Sucks for you. Hope at least one of the players is enjoying it... or y'all should stop letting that dude GM!

(My players are a mix -- one wants to foment a revolution, one wants to be an officer in the army, one just wants to overland flight and meteor swarm the site from orbit, since it's the only way to be sure.)

Cheers, -- N
 

Mallus said:
All I'm saying is that the game has traditionally supported a change in the nature of play at "name level", to something more like a builder sim.
I don't think that's true. In 1e if you compare the page numbers devoted to controlling a stronghold to the pages devoted to going down dungeons, killing the inhabitants and taking their stuff I suspect the ratio would be 1:100 or worse.

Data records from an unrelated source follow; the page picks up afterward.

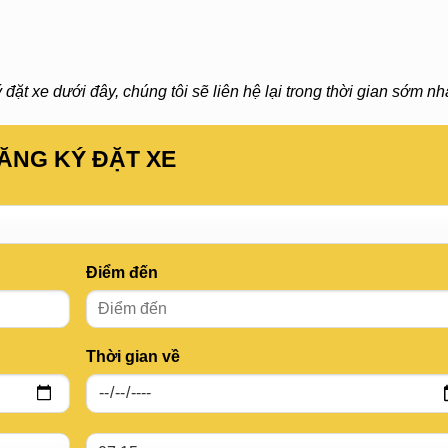
ặt xe dưới đây, chúng tôi sẽ liên hệ lại trong thời gian sớm nhấ
ĂNG KÝ ĐẶT XE
Điểm đến
Thời gian về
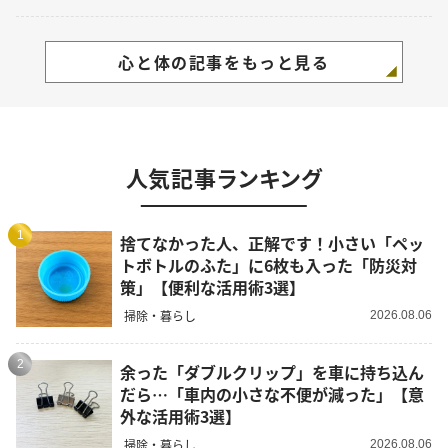
心と体の記事をもっと見る
人気記事ランキング
1
捨てなかった人、正解です！小さい「ペッ
トボトルのふた」に6枚も入った「防災対
策」【便利な活用術3選】
掃除・暮らし
2026.08.06
2
余った「ダブルクリップ」を車に持ち込ん
だら…「車内の小さな不便が減った」【意
外な活用術3選】
掃除・暮らし
2026.08.06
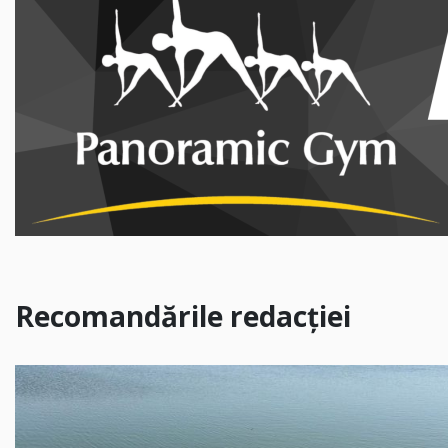
Recomandările redacției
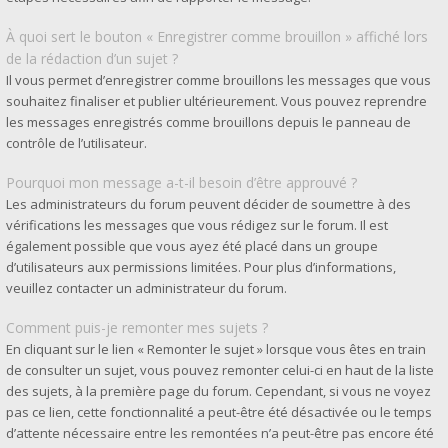
À quoi sert le bouton « Enregistrer comme brouillon » affiché lors
de la rédaction d’un sujet ?
Il vous permet d’enregistrer comme brouillons les messages que vous
souhaitez finaliser et publier ultérieurement. Vous pouvez reprendre
les messages enregistrés comme brouillons depuis le panneau de
contrôle de l’utilisateur.
Pourquoi mon message a-t-il besoin d’être approuvé ?
Les administrateurs du forum peuvent décider de soumettre à des
vérifications les messages que vous rédigez sur le forum. Il est
également possible que vous ayez été placé dans un groupe
d’utilisateurs aux permissions limitées. Pour plus d’informations,
veuillez contacter un administrateur du forum.
Comment puis-je remonter mes sujets ?
En cliquant sur le lien « Remonter le sujet » lorsque vous êtes en train
de consulter un sujet, vous pouvez remonter celui-ci en haut de la liste
des sujets, à la première page du forum. Cependant, si vous ne voyez
pas ce lien, cette fonctionnalité a peut-être été désactivée ou le temps
d’attente nécessaire entre les remontées n’a peut-être pas encore été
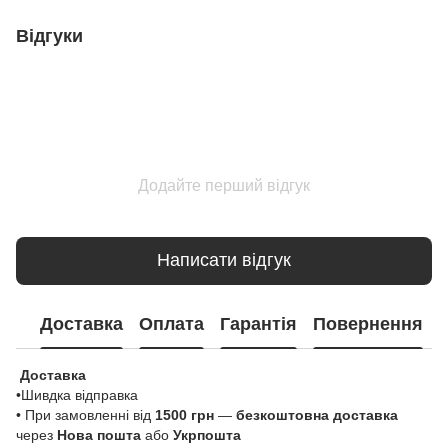
Відгуки
Додайте перший відгук
Написати відгук
Доставка
Оплата
Гарантія
Повернення
Доставка
•Шивдка відправка
• При замовленні від
1500 грн
—
безкоштовна доставка
через
Нова пошта
або
Укрпошта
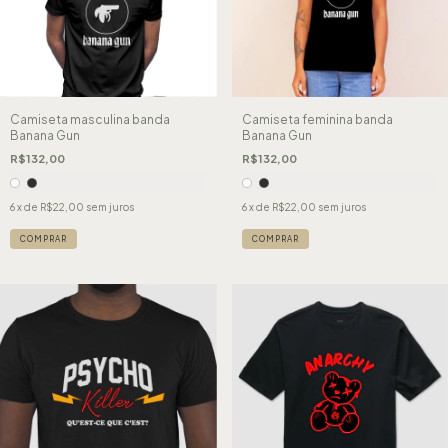
Camiseta masculina banda
Camiseta feminina banda
Banana Gun
Banana Gun
R$132,00
R$132,00
6
x de
R$22,00
sem juros
6
x de
R$22,00
sem juros
COMPRAR
COMPRAR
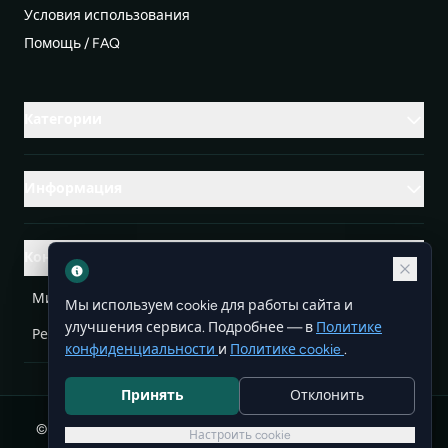
Условия использования
Помощь / FAQ
Категории
Информация
Контакты
Михаленко Руслан Леонидович, УНП ЕА3732804
Мы используем cookie для работы сайта и
улучшения сервиса. Подробнее — в
Политике
Республика Беларусь
info@doit.by
конфиденциальности
и
Политике cookie
.
Принять
Отклонить
© 2026 DoIt — бесплатные объявления в Беларуси. Все
Настроить cookie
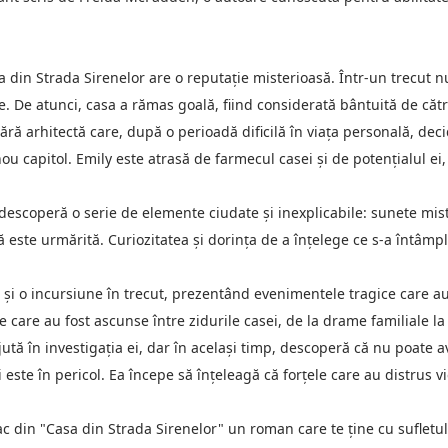
Casa din Strada Sirenelor are o reputație misterioasă. Într-un trecut
. De atunci, casa a rămas goală, fiind considerată bântuită de către
ără arhitectă care, după o perioadă dificilă în viața personală, de
u capitol. Emily este atrasă de farmecul casei și de potențialul ei,
descoperă o serie de elemente ciudate și inexplicabile: sunete mist
că este urmărită. Curiozitatea și dorința de a înțelege ce s-a întâm
 și o incursiune în trecut, prezentând evenimentele tragice care au 
e care au fost ascunse între zidurile casei, de la drame familiale la 
ajută în investigația ei, dar în același timp, descoperă că nu poat
ste în pericol. Ea începe să înțeleagă că forțele care au distrus vieț
fac din "Casa din Strada Sirenelor" un roman care te ține cu suflet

Strongholds were supposed to be a very minor part of the game, a source of men-at-arms for your next dungeon trip. Or an excuse for more monster bashing.
 

Mallus said:
Are you sure about that?

Lets see... Birthright is hardly heralded as a groundbreaking success. The Stronghold Builders Guidebook is ranked very low in sales on Amazon... we havent seen uch supplements in the way of this type of play for 3.5. So yeah, I'd say that style of play isnt terribly popular, and will continue to wane as the old wargaming grognards die off. Newer players who are interested in counting units of lumber will be drawn into computer strategy games.
 

Rechan said:
Um, what?

I have spent several pages railing against the Bribe/Bling-Only argument because I think that some mechanical benefit and some combat enhancement is good.

How did you miss "As long as it's not the only option, and as long as not spending it on combat enhancement gimps other PCs"?

You were complaining about someone getting penalised for not adequately investing in his personal gear, and not being able to defend his stuff. If you replace investing in gear with investing in politics, then someone will get rolled because he spend his money on a collection of well painted minatures rather than political influence. An argument that applies as long as there is *any* purchasable mechanical bonus.
 

ruleslawyer said:
I think that's an extreme view of any campaign world. I'll avoid the economics essay, but suffice it to say that if low-level people care about creature comforts at all, then money has value.
Say rather, money has value to low-level people.
If money has value, and all high-level individuals aren't brigands or interested in running a government that provides necessary public goods (itself potentially a lot of work), then money has value even to those high-level folks. Moreover, unless you can fulfill all your demand for creature comforts yourself via magic or the like, you will either be an ascetic, a consumer, a governor, or rule an empire of slaves who labor to provide you with a life of luxury... kinda like it is already in fantasy literature.

This is where not having a mundance cash->personal power conversion gets really wierd. Without such a conversion high level characters don't get any benefit from mundane wealth. This means that a lvl 15 character who is the king of some place is no more powerful than a lvl 15 wanderer. If anything, because he has a kingdom to defend, he is weaker. In the same sense than a helpless dependent is a disadvantage in GURPS. All the resources his kingdom produces... are meaningless in the calculus of a world where personal power trumps raving hordes. If you want titles of nobility to mean things in DnD, you *need* a way to convert mundane wealth (taxes) to real power (which, in DnD, is largely equivalent to adventuring gear).